P1nkHeartLovesCake Tue 25-Feb-20 12:44:28

Despite you and her not getting on shouldn't stop you from messaging

Yes it absolutely should!

This woman is having the worst time of her life, her baby has died. OP didn’t like her before this happened so she has no reason to message now.....

Nobody needs a meaningless condolence from someone that doesn’t even like them

WhoKnowsWhatToSay Tue 25-Feb-20 12:45:31

Thanks all, seems fairly unanimous. I had a feeling this would be the case which is why I posted. I'll leave it for now and sign the communal work card when that happens. It is just such a hideous situation.

OP’s posts: |
WhoKnowsWhatToSay Tue 25-Feb-20 12:46:17

It isn't that I don't like her! We've just had our disagreements in the past and I thought I should mention it to give some context to my question.

OP’s posts: |
WhoKnowsWhatToSay Tue 25-Feb-20 12:47:54

I would also say that whilst we aren't particularly close, I'm not sure she has any/many closer friends in the office.

OP’s posts: |
CloudyVanilla Tue 25-Feb-20 12:48:11

I have never experienced a pregnancy loss but to offer perspectives of different personalities, I myself would not want a message off of someone I didn't get on with.

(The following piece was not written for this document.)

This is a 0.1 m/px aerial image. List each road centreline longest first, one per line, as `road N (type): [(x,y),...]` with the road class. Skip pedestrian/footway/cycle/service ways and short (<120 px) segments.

At best I agree with PP that it can be a burden for someone grieving, and I imagine especially when grieving the awful loss of a baby, to have to answer lots of messages of condolences.

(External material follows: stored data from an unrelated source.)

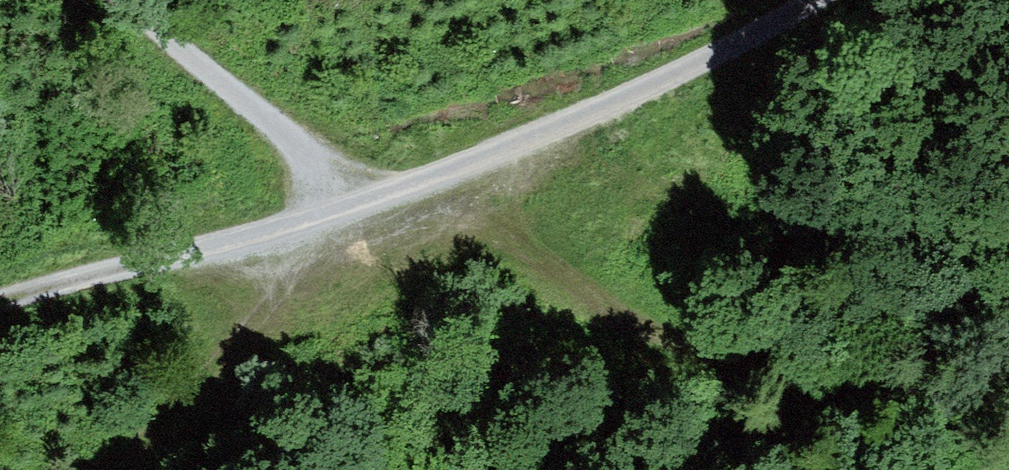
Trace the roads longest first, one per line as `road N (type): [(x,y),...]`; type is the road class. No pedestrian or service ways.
road 1 (track): [(475,166),(651,289),(1008,379)]
road 2 (track): [(316,227),(582,124),(835,0)]
road 3 (track): [(0,320),(316,227)]
road 4 (track): [(121,0),(183,43),(305,171),(316,227)]
road 5 (track): [(316,227),(279,331),(151,469)]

At worst and depending on how bad our relationship was, I may even consider it insincere or out of nothing more than courtesy, which would definitely not be welcome.

How awful for her flowers

CloudyVanilla Tue 25-Feb-20 12:55:20

How did you find out she had lost the baby OP? Was it requested by her that her colleagues were informed? Is she taking her MATL time off?

WhoKnowsWhatToSay Tue 25-Feb-20 12:58:19

Our manager emailed round so I assume she asked everyone to be informed. I don't know what/how much time she will take off but we have fairly good T&Cs so she will be able to take plenty if that is what she wants.

OP’s posts: |
Char2020 Tue 25-Feb-20 23:16:25

I personally wouldn’t have wanted a message from someone I didn’t get on with when I had a miscarriage. I wouldn’t want the sympathy from someone that doesnt like me, I would feel they were gloating at my situation and trying to make a point of being the bigger person. It’s like when someone dies and everyone comes out of the woodwork with sympathy, if you aren’t there when they were alive, why then when they have died! I understand the sentiment but I think this person needs space with their friends and family and to be left alone to grieve in peace

PurpleDaisies Tue 25-Feb-20 23:18:36

It sounds like you’ve made the right decision not to message.

ittooshallpass Tue 25-Feb-20 23:20:58

I hope she did want everyone to know... I've known managers send out emails about personal stuff they shouldn't before...

Don't send a message OP. She's not a friend of yours. She would have sent a message to you personally if she was.